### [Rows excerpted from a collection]
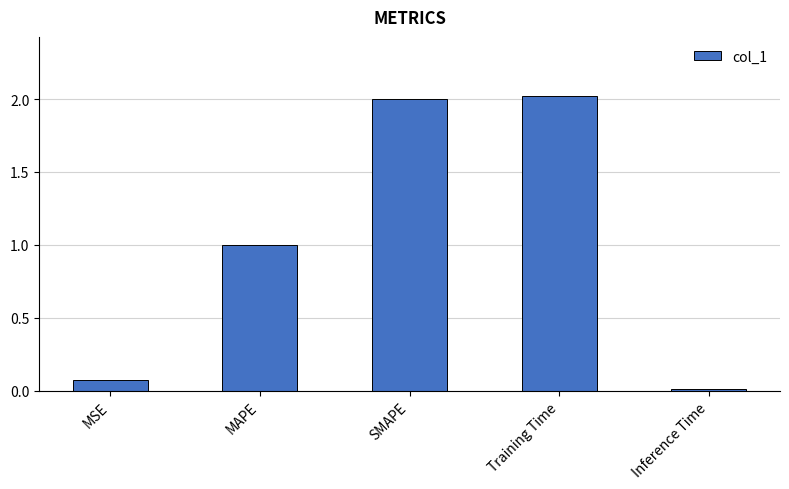

What is the sum of all values?

5.1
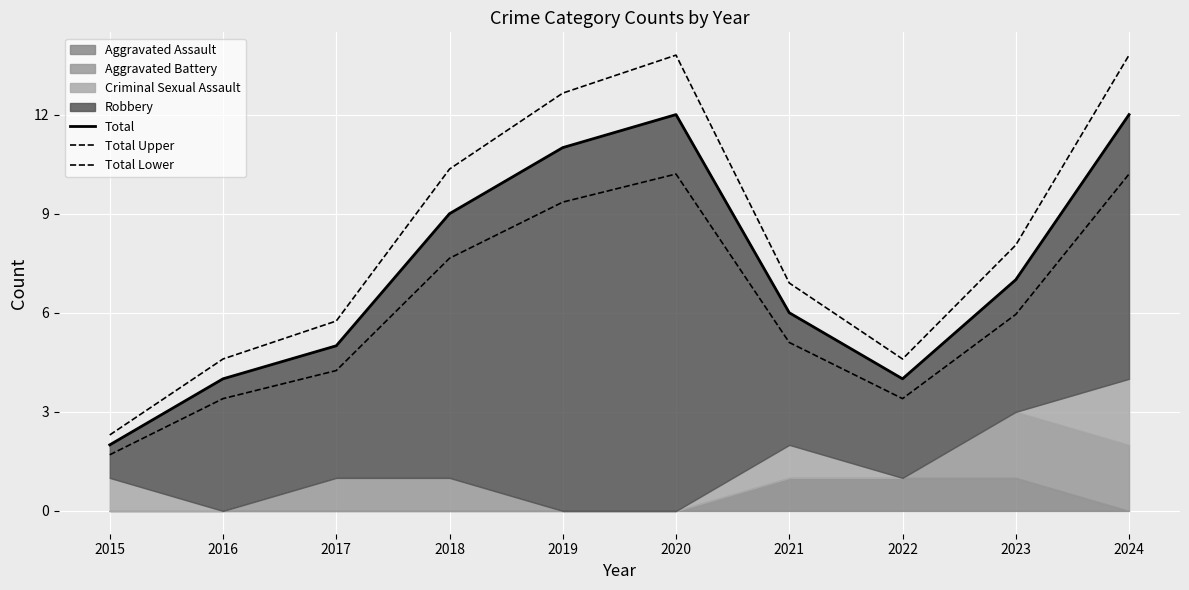

At how many categories does at least one series exceed 12?

3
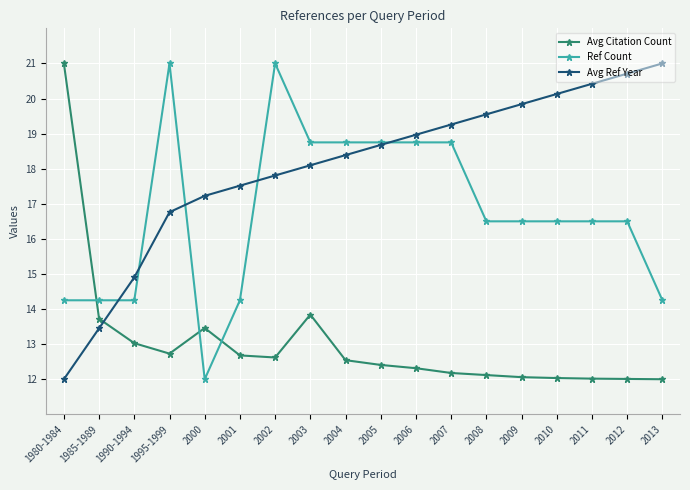

List the series in order of their overall mean, lowest first.

Avg Citation Count, Ref Count, Avg Ref Year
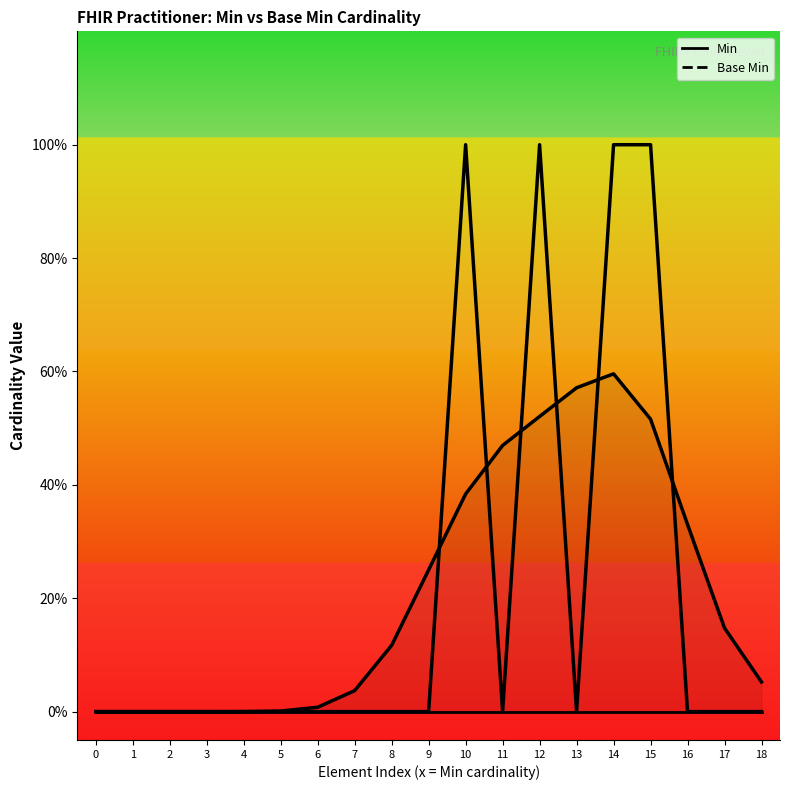

Count the Min values in the range 0 to 1.

19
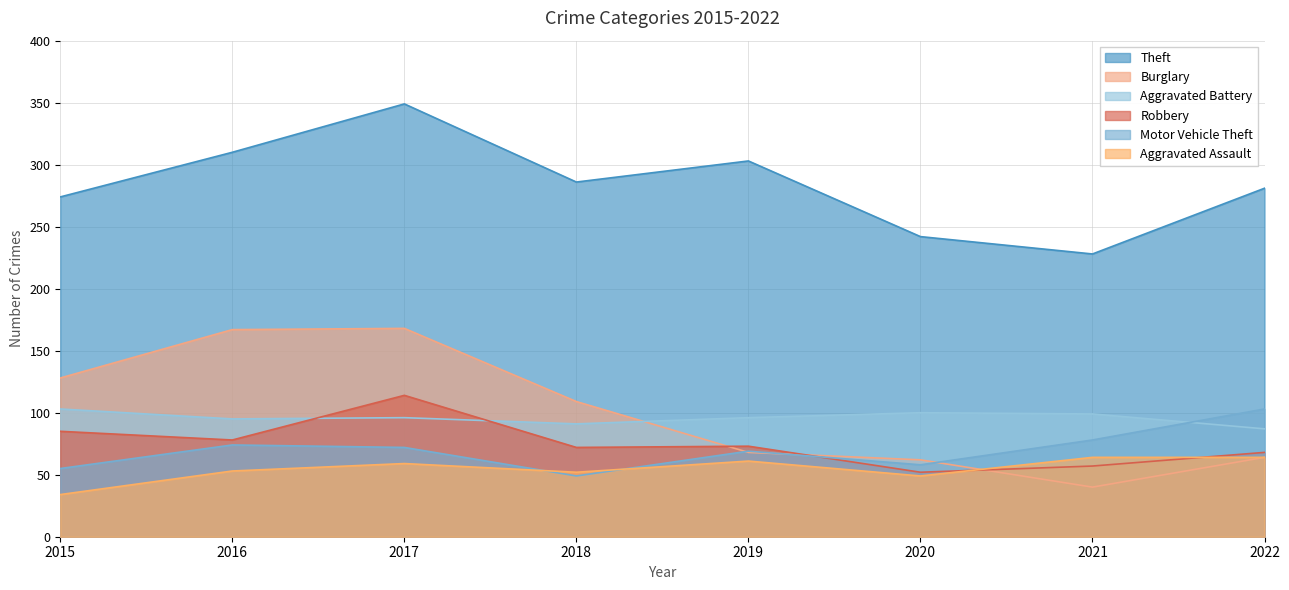

Where is the first local maximum for Aggravated Battery?

2017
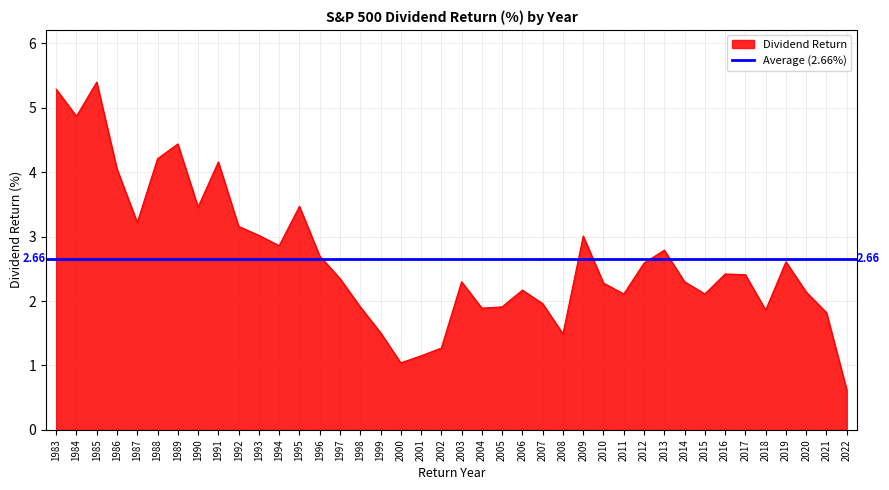

What is the approximate value at 2009?

3.0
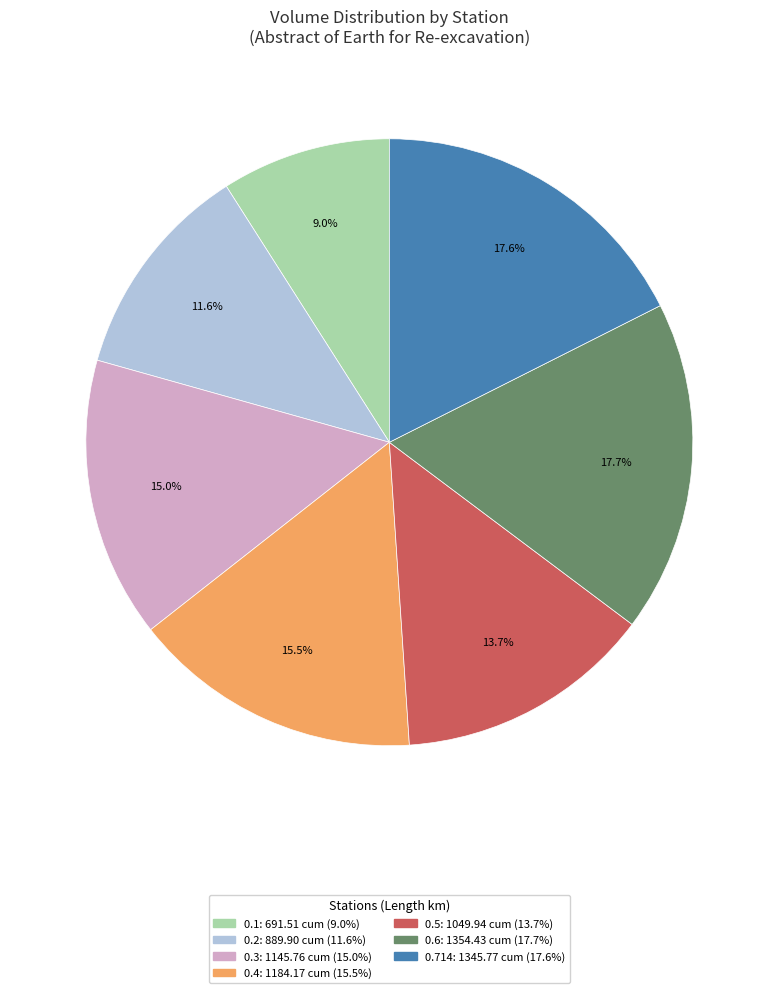

Which has a higher value, 0.3 or 0.4?

0.4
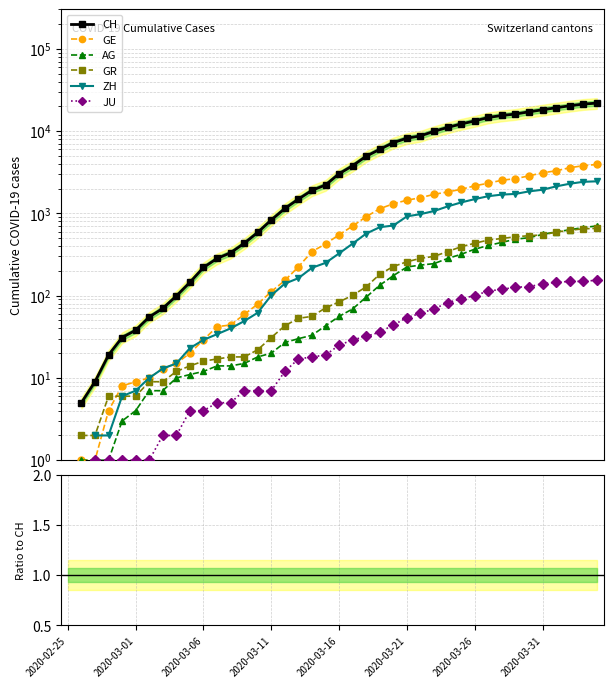

Between 25 and 22, which is larger?

25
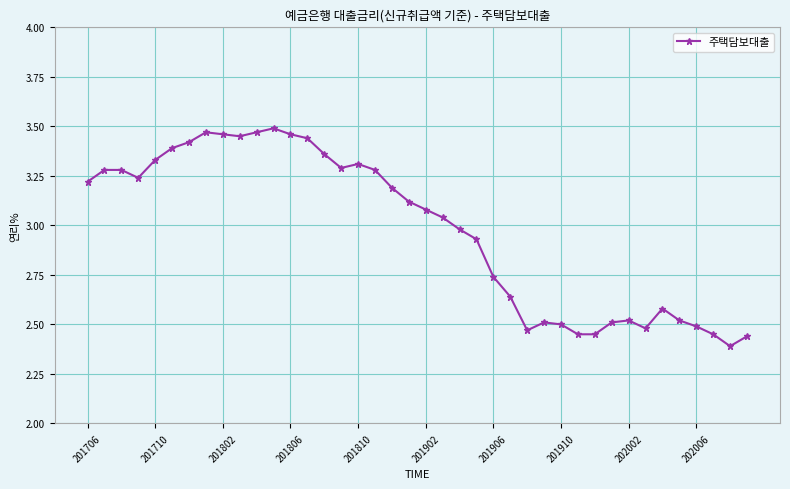

What is the sum of all values?

119.1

### [What the task asks]
Write out every row above word for word, leaving out the pictures.

### [Written response]
What is the sum of all values?

5.1

At how many categories does at least one series exceed 12?

3

List the series in order of their overall mean, lowest first.

Avg Citation Count, Ref Count, Avg Ref Year

Count the Min values in the range 0 to 1.

19

Where is the first local maximum for Aggravated Battery?

2017

What is the approximate value at 2009?

3.0

Which has a higher value, 0.3 or 0.4?

0.4

Between 25 and 22, which is larger?

25

What is the sum of all values?

119.1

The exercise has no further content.